Une autodestruction complète en moins de 2 heures

Les robots se dégradant immédiatement après une interaction environnementale sont appelés « robots transitoires passifs ». Contrairement à ces derniers, les robots transitoires à la demande initient leur autodestruction de manière contrôlée et conservent leur intégrité fonctionnelle pendant leur temps d’activation. Celui des chercheurs de Séoul est conçu à partir d’un matériau élastomère de silicone non durci (une résine de silicone), au sein duquel est distribué un hexafluorophosphate de diphényliodonium photoinduit, générateur de fluorure (DPI-HFP).

En étant exposé à la lumière UV par le biais de petites LED intégrées — dont l’activation est contrôlée, le matériau en silicone libère des ions fluorures (F ), permettant à l’ensemble de la structure de se désintégrer instantanément. Notamment, mise à part l’hyperélasticité et la simplicité de traitement des résines de silicone, le duo DPI-HFP-silicone est une plateforme transitoire à la demande. Sous l’effet d’une stimulation UV, les liaisons Si-O-Si sont clivées par le biais des ions F, déstructurant l’ensemble du squelette, selon le rapport détaillé dans Science Advances.

Afin de tester leur dispositif, les chercheurs de l’étude ont simulé un exercice de reconnaissance en l’équipant avec différents appareils électroniques, tels que des capteurs de contraintes externes (température et UV).
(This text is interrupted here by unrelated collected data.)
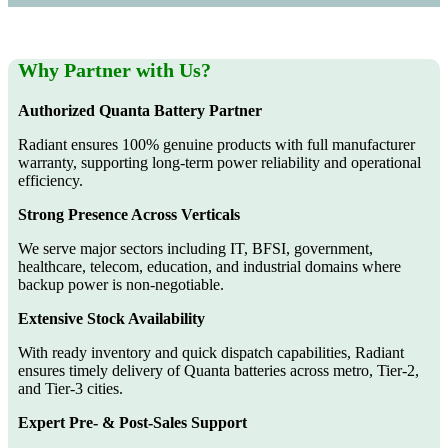
Why Partner with Us?
Authorized Quanta Battery Partner
Radiant ensures 100% genuine products with full manufacturer
warranty, supporting long-term power reliability and operational
efficiency.
Strong Presence Across Verticals
We serve major sectors including IT, BFSI, government,
healthcare, telecom, education, and industrial domains where
backup power is non-negotiable.
Extensive Stock Availability
With ready inventory and quick dispatch capabilities, Radiant
ensures timely delivery of Quanta batteries across metro, Tier-2,
and Tier-3 cities.
Expert Pre- & Post-Sales Support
La morphologie du robot a été modelée à l’intérieur d’un moule en acide polylactique (un polymère biodégradable), au sein duquel le mélange DPI-HFP-silicone a été durci à 60 °C, pendant 30 minutes.

Le processus d’autodestruction est enclenché en activant les LED UV (à longueur d’onde de 365 nanomètres), puis en induisant une température de fusion à 120 °C pendant 60 minutes. Le système se désintègre depuis sa base, en ne laissant derrière lui qu’un résidu huileux comprenant des composites de silicone et des composants électroniques à couche mince et non fonctionnels. L’ensemble se dégrade complètement en moins de deux heures.

Non seulement cette nouvelle technique permet de réduire les déchets robotiques, mais elle offre également une garantie de sécurité ainsi qu’un moyen d’exploration de zones à haut risque, telles que les fonds marins ou les milieux radioactifs.